Losing a child is a heart-wrenching experience that no parent should ever have to endure. As I held Deborah’s hand and witnessed her take her last breath, I felt both sorrow and relief. My beautiful daughter, a whirlwind of life and energy, was gone, and along with her, the pain she had been enduring. Every day since her passing has been an emotional struggle, but today—her anniversary—feels especially unbearable. Despite the fact that one of my children is no longer with me, I will always be a mother of three. My heart also aches for my grandchildren, Hugo and Eloise, who are left without their mother. It’s an agonizing reality that they can no longer send her a card, gift, or feel her warm embrace.
Deborah’s Battle with Cancer
Deborah’s fight against cancer began in 2016 when she was diagnosed with bowel cancer at the age of 35. At the time, she had two young children, ages 9 and 7. Deborah was a healthy, active woman, not someone you would expect to be facing such a cruel diagnosis. Despite her healthy habits—she didn’t smoke or eat meat—she started experiencing symptoms like unexplained weight loss, tiredness, and bloody stools. Initially, doctors attributed these issues to stress or IBS, but the truth was far worse. The diagnosis was devastating. By the time the cancer was discovered, it was already in its fourth stage, which made it more difficult to process. I thought she would undergo surgery and chemotherapy, and everything would go back to normal. But Deborah was resilient, and even more so, determined to fight back.
A Legacy of Advocacy and Awareness
Throughout her battle, Deborah did more than focus on her own health—she wanted to raise awareness about cancer. Her desire to educate others about the importance of early detection and recognizing symptoms was evident. Deborah’s mission was to ensure that no one else would have to experience what she went through. She started writing a column for The Sun and launched her blog, Bowelbabe, to openly discuss her journey and the struggles faced by others with cancer. Deborah also co-hosted the podcast You, Me, and the Big C, where she continued to push for greater awareness. In her final weeks, she dedicated herself to setting up the Bowelbabe Fund, a campaign that continues to help fund cancer research and advance treatment options. Her work in these areas has already saved lives and will continue to do so.

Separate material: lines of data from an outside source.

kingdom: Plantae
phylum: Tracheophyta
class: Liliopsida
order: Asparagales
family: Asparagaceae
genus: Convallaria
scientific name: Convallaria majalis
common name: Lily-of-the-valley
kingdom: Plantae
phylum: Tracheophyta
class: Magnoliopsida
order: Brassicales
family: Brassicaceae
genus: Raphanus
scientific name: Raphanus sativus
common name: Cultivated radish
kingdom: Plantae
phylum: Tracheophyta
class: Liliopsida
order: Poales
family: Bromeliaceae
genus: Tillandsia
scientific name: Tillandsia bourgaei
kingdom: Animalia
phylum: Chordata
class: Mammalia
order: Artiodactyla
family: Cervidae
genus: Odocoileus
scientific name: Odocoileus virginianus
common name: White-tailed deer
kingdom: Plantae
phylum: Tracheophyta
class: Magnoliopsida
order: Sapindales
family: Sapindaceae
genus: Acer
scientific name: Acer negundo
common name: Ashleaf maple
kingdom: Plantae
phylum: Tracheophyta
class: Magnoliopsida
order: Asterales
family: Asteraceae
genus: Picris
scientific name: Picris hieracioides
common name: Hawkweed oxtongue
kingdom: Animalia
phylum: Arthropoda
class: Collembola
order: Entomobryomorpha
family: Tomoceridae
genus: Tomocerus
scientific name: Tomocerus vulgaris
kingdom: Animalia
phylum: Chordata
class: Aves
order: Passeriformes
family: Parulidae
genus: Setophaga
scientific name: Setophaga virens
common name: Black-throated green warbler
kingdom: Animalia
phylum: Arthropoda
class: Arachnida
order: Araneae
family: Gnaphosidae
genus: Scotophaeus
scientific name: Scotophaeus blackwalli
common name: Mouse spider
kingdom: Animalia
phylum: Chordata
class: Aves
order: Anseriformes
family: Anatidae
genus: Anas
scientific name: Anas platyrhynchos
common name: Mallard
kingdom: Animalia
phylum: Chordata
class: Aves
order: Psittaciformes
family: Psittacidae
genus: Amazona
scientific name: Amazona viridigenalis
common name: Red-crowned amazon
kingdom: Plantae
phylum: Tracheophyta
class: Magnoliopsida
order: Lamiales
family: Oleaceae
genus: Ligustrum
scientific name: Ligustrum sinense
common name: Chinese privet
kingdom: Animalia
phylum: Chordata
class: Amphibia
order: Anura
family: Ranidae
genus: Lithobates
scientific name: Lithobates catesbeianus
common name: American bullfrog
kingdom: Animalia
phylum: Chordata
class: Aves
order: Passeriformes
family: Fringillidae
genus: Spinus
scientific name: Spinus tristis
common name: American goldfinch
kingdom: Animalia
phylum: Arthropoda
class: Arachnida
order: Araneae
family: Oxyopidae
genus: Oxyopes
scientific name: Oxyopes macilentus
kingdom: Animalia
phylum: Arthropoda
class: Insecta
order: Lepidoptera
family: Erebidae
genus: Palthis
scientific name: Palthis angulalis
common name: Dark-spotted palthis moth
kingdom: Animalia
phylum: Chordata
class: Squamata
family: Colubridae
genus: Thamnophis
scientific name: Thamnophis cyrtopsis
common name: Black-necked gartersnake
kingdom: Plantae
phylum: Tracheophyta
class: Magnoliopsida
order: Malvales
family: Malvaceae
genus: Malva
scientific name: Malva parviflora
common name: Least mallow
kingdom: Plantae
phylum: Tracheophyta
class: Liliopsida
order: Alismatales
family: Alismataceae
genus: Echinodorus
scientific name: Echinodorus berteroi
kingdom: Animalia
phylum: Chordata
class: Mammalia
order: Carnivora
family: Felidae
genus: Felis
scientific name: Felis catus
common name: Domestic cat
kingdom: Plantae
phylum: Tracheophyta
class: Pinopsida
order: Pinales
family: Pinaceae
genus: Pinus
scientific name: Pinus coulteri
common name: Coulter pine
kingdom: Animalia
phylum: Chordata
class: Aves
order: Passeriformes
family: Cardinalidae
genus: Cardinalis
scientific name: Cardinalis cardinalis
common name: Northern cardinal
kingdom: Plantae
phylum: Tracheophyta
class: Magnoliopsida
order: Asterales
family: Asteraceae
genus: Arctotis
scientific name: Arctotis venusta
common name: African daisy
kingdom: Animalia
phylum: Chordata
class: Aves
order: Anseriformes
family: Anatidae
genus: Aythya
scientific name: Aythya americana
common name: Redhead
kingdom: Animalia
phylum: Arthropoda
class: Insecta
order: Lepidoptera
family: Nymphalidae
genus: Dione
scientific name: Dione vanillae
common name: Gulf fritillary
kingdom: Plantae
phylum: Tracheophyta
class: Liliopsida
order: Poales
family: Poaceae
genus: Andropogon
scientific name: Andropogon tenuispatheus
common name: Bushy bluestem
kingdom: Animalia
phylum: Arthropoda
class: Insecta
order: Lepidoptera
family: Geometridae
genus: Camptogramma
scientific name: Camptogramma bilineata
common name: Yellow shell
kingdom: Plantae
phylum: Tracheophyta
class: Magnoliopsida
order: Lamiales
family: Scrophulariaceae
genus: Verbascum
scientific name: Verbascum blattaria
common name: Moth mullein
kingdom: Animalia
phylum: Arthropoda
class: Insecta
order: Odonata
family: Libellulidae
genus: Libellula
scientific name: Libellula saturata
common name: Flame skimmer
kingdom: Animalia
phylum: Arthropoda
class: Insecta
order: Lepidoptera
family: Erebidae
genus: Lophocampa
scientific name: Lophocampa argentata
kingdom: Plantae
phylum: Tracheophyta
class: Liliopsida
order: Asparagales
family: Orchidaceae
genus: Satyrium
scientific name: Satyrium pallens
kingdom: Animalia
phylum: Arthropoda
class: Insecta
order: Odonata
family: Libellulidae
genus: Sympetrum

Life Lessons from Deborah’s Courage
In addition to her advocacy work, Deborah’s greatest gift was the advice she gave on living life to the fullest. Despite her illness, she never lost her sense of passion, energy, or joy. She told her children, Hugo and Eloise, to embrace life and live it well, as you never know when it will come to an end. Deborah’s words of wisdom resonated with me deeply, and I try to follow her example in my own life now. I’m learning to embrace the present moment and cherish every experience. While I used to save the best things for holidays or special occasions, Deborah would dress up and enjoy her favorite things without waiting for the “perfect moment.” Now, I try to do the same. I wear sparkly earrings, dress up for no reason, and allow myself to enjoy the simple pleasures that life offers.
Facing Grief and Moving Forward
The final months of Deborah’s life were filled with both sorrow and love. As her condition worsened, I moved her in with us. We spent seven weeks together, and despite her suffering, we shared beautiful moments—movie nights, an impromptu engagement party for her brother Ben, and even a visit from Prince William after Deborah was honored as a dame. These moments of joy amidst the sadness are memories I will cherish forever. The last days were difficult, and I hated not being able to alleviate her pain, but I promised her I would be there for her children, and I held her hand as she passed away.
After her death, I was overwhelmed by grief and a constant sense of urgency to help Deborah’s family. In the year following her passing, I didn’t fully process my own emotions; I kept busy, trying to distract myself. But when the anniversary of her death arrived, I was struck by intense panic attacks, and the weight of everything I had been avoiding became too much to bear. It was then that I sought help and began to deal with my grief. Although the pain is still very much with me, there are moments of light, such as celebrating my son Ben’s upcoming wedding and remembering Deborah on what would have been her 40th birthday.
While Deborah is no longer with us, her spirit and her legacy continue to live on through her family and the work she did in raising awareness and funds for cancer research. Her life, her work, and her wisdom have left an indelible mark on the world.